▸ What you have to do:
Send back the records exactly as written, with no images.

::::

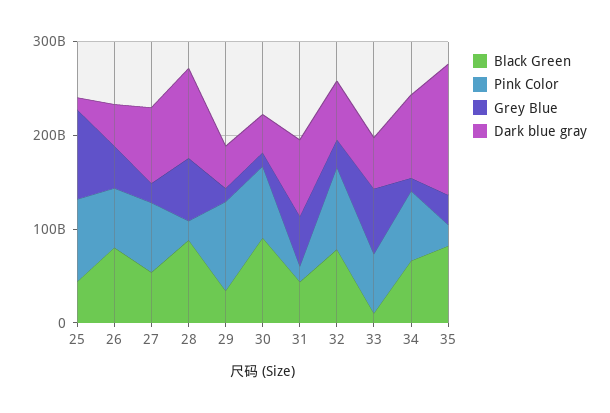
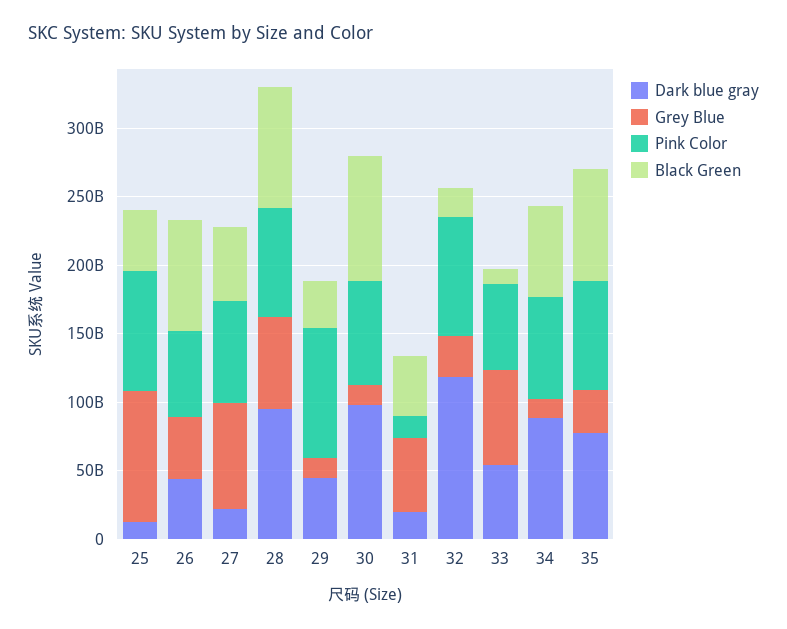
Grey Blue, 27: 20000000000 -> 80000000000
Dark blue gray, 27: 80000000000 -> 20000000000
Pink Color, 28: 20000000000 -> 80000000000
Dark blue gray, 30: 40000000000 -> 100000000000
Dark blue gray, 31: 80000000000 -> 20000000000
Black Green, 32: 80000000000 -> 20000000000
Dark blue gray, 32: 60000000000 -> 120000000000
Pink Color, 35: 20000000000 -> 80000000000
Dark blue gray, 35: 140000000000 -> 80000000000

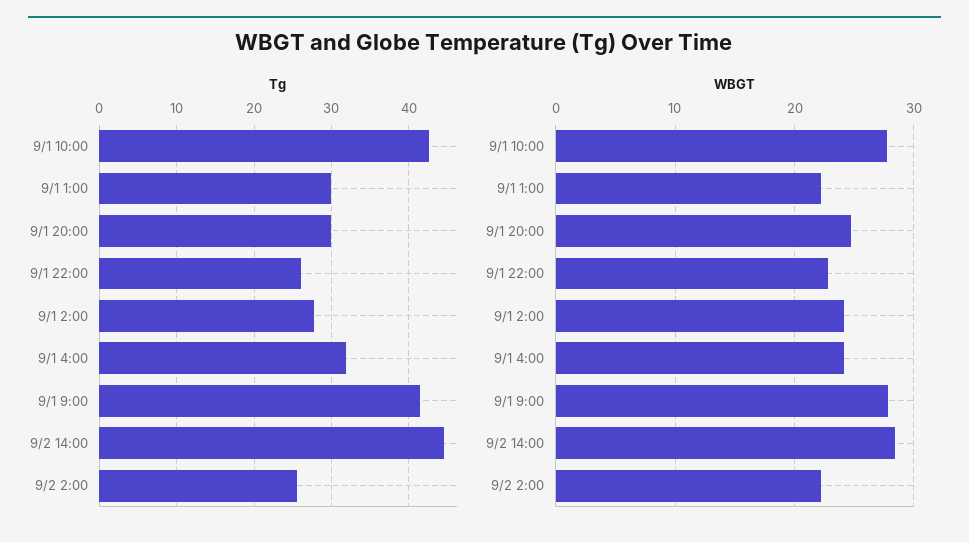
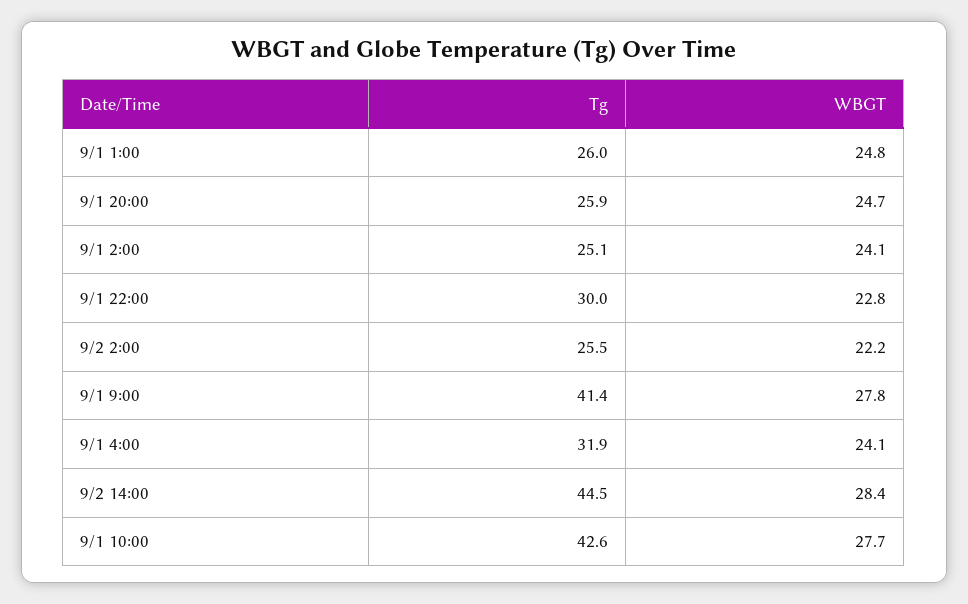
Tg, 9/1 1:00: 30 -> 26
Tg, 9/1 20:00: 30 -> 25.9
Tg, 9/1 22:00: 26 -> 30
Tg, 9/1 2:00: 28 -> 25.1
WBGT, 9/1 1:00: 22 -> 24.8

::::

▸ Expected answer:
Grey Blue, 27: 20000000000 -> 80000000000
Dark blue gray, 27: 80000000000 -> 20000000000
Pink Color, 28: 20000000000 -> 80000000000
Dark blue gray, 30: 40000000000 -> 100000000000
Dark blue gray, 31: 80000000000 -> 20000000000
Black Green, 32: 80000000000 -> 20000000000
Dark blue gray, 32: 60000000000 -> 120000000000
Pink Color, 35: 20000000000 -> 80000000000
Dark blue gray, 35: 140000000000 -> 80000000000

Tg, 9/1 1:00: 30 -> 26
Tg, 9/1 20:00: 30 -> 25.9
Tg, 9/1 22:00: 26 -> 30
Tg, 9/1 2:00: 28 -> 25.1
WBGT, 9/1 1:00: 22 -> 24.8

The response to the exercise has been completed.